» **Prompt**
Output only the lines below that start at the line containing "giving them responsibilities, they’ll" and end at the line containing "appropriate tasks, like", with both ends kept.

» **Material provided**
Segment Open

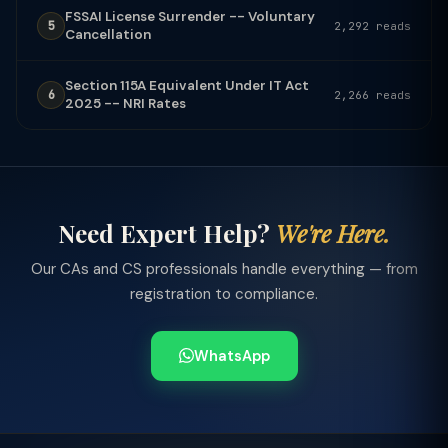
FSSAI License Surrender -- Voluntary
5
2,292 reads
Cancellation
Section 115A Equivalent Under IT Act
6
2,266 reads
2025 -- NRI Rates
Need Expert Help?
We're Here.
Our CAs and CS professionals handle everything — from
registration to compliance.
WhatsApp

Segment Closed
Segment Open

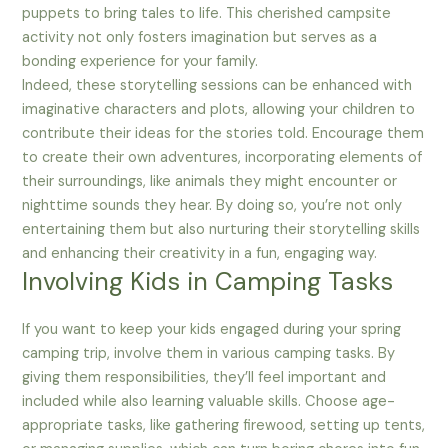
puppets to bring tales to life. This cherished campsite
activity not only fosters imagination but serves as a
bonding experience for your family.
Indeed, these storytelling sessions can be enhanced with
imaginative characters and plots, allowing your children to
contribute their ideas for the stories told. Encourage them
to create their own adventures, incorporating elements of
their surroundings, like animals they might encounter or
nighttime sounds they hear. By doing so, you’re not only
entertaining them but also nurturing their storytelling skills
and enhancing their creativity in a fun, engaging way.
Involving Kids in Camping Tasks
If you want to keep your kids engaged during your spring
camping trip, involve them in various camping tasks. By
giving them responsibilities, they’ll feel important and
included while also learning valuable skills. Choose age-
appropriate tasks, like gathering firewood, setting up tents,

Segment Closed
Segment Open

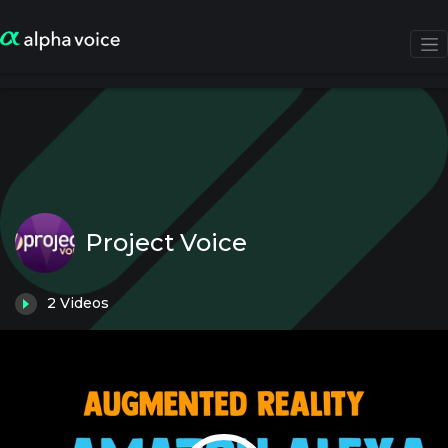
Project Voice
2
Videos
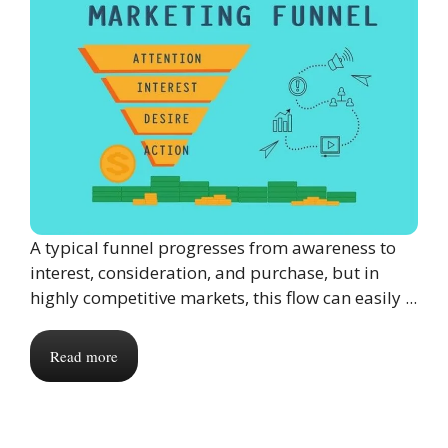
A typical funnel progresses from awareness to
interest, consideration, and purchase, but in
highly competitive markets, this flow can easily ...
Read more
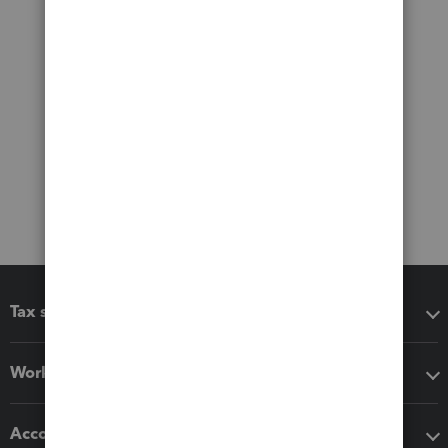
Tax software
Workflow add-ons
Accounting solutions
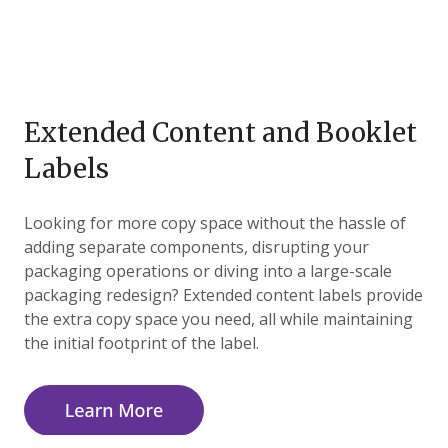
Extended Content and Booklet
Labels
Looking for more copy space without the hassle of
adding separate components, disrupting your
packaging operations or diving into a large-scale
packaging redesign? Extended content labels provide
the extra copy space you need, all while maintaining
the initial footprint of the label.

Segment Closed

» **Reply**
giving them responsibilities, they’ll feel important and
included while also learning valuable skills. Choose age-
appropriate tasks, like gathering firewood, setting up tents,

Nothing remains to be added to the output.